Published August 13, 2018Download PDF
At the Korea Economic Institute of America (KEI), we foster connections to advance United States-Republic of Korea ties. Through bringing together people with an interest in topics of importance to this relationship, KEI works to further mutual understanding between our two countries. With a whirlwind of new developments in the region, sharing ideas now is of even greater importance. Our 2018 Academic Symposium, through which we endeavor to bridge the academic and policy communities, contributes to understanding crucial questions in the Asia-Pacific.

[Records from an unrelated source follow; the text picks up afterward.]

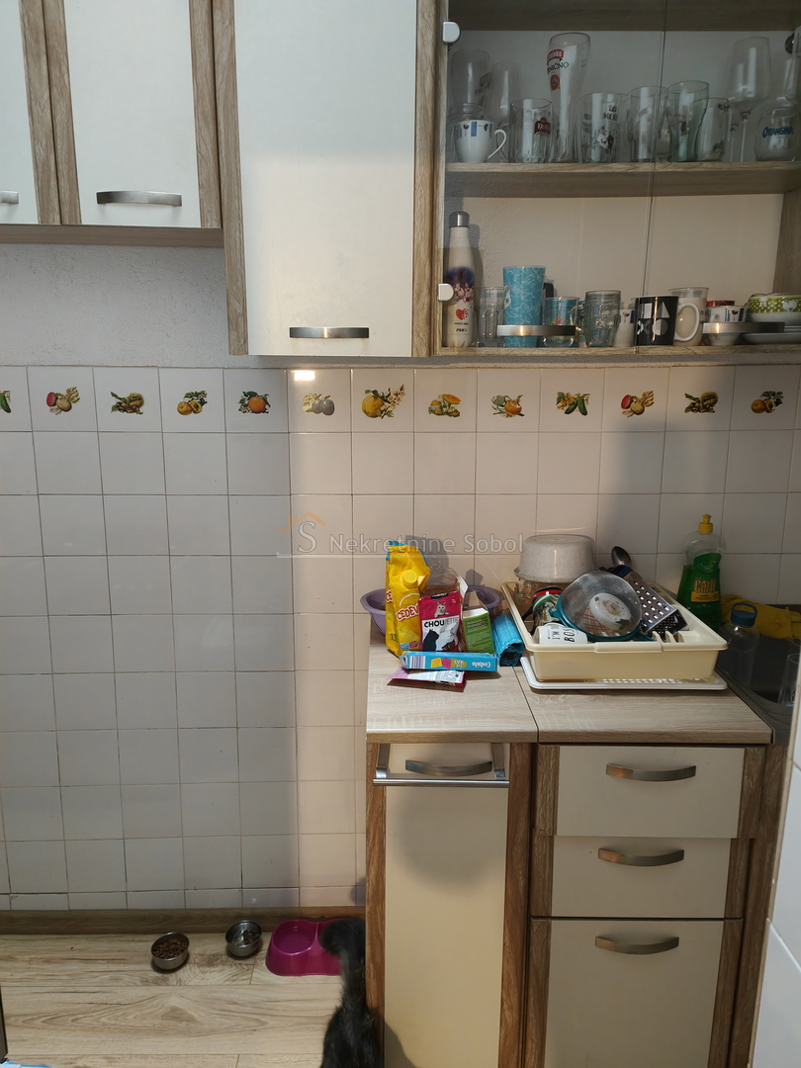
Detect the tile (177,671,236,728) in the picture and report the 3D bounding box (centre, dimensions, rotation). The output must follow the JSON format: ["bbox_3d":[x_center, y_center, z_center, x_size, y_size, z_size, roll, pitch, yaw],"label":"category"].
[{"bbox_3d":[-0.498,0.427,1.988,0.150,0.150,0.008,0,10,-1],"label":"tile"}]

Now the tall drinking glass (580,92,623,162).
[{"bbox_3d":[0.418,-0.830,1.609,0.086,0.134,0.086,0,11,-1],"label":"tall drinking glass"}]

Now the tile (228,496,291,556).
[{"bbox_3d":[-0.343,-0.022,1.903,0.149,0.149,0.008,0,11,-1],"label":"tile"}]

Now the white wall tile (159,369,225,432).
[{"bbox_3d":[-0.495,-0.319,1.851,0.150,0.150,0.010,0,9,-2],"label":"white wall tile"}]

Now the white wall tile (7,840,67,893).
[{"bbox_3d":[-0.981,0.900,2.085,0.150,0.150,0.008,0,11,-1],"label":"white wall tile"}]

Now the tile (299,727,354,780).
[{"bbox_3d":[-0.193,0.573,2.009,0.150,0.150,0.010,0,9,-2],"label":"tile"}]

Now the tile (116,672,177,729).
[{"bbox_3d":[-0.648,0.426,1.968,0.150,0.150,0.010,0,9,-2],"label":"tile"}]

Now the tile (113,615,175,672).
[{"bbox_3d":[-0.656,0.280,1.975,0.150,0.150,0.008,0,11,-1],"label":"tile"}]

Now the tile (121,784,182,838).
[{"bbox_3d":[-0.655,0.732,2.034,0.150,0.150,0.009,0,10,-1],"label":"tile"}]

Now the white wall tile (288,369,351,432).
[{"bbox_3d":[-0.192,-0.317,1.837,0.150,0.150,0.009,0,11,-1],"label":"white wall tile"}]

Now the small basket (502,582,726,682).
[{"bbox_3d":[0.426,0.200,1.655,0.372,0.080,0.435,0,11,1],"label":"small basket"}]

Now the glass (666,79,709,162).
[{"bbox_3d":[0.573,-0.813,1.549,0.084,0.153,0.084,0,10,-1],"label":"glass"}]

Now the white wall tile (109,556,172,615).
[{"bbox_3d":[-0.648,0.128,1.919,0.150,0.150,0.010,0,9,-2],"label":"white wall tile"}]

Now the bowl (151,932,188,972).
[{"bbox_3d":[-0.591,1.079,1.988,0.092,0.037,0.092,0,11,-1],"label":"bowl"}]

KEI held parts of our Academic Symposium at two conferences this year for the first time. We were pleased to return to the International Studies Association (ISA) annual conference for two panels in San Francisco, California. The conference featured over 6,000 international affairs scholars from around the world with a wide range of research interests and regional specializations to present papers and hold discussions on contemporary issues. We were also pleased to contribute a panel presentation to the Association of Asian Studies (AAS) conference in Washington D.C., which included nearly 4,000 researchers from various disciplines focusing on Asia throughout history. And, for the third year as part of our Academic Symposium, KEI hosted a fourth panel in our own conference room.
Marking seven years of collaboration, KEI again turned to the skills and insights of Dr. Gilbert Rozman, the emeritus Musgrave Professor of Sociology at Princeton University, to serve as the Editor-in-Chief for this Joint U.S. – Korea Academic Studies volume and as an advisor to KEI’s programs at the ISA and AAS conferences. This partnership has once more brought together an excellent group of scholars and practitioners.
The experts in this volume have thoughtfully addressed themes that are pervasive throughout Asia and are timely for the U.S.-Korea alliance. South Korean President Moon Jae-in took office in May 2017 with ambitious plans for diplomatic initiatives, but faced challenges from both home and abroad in implementing them. How President Moon has pursued his foreign policy options so far is explored in the first section. As China looks ahead to playing a larger role in region, the second section reminds us of how Beijing’s past relationships on the Korean Peninsula play a pivotal role in its outlook towards Seoul and Pyongyang. The penultimate section examines how key regional stakeholders are seeking to advance their trade interests in the wake of U.S. President Donald Trump’s break with international economic policy norms. In the final section, the authors attempt to make sense of North Korea’s outreach in 2018 by each analyzing its possible strategies. Whether our connection with you is new or continuing, we hope you enjoy the 29th edition of the Joint U.S.-Korea Academic Studies volume.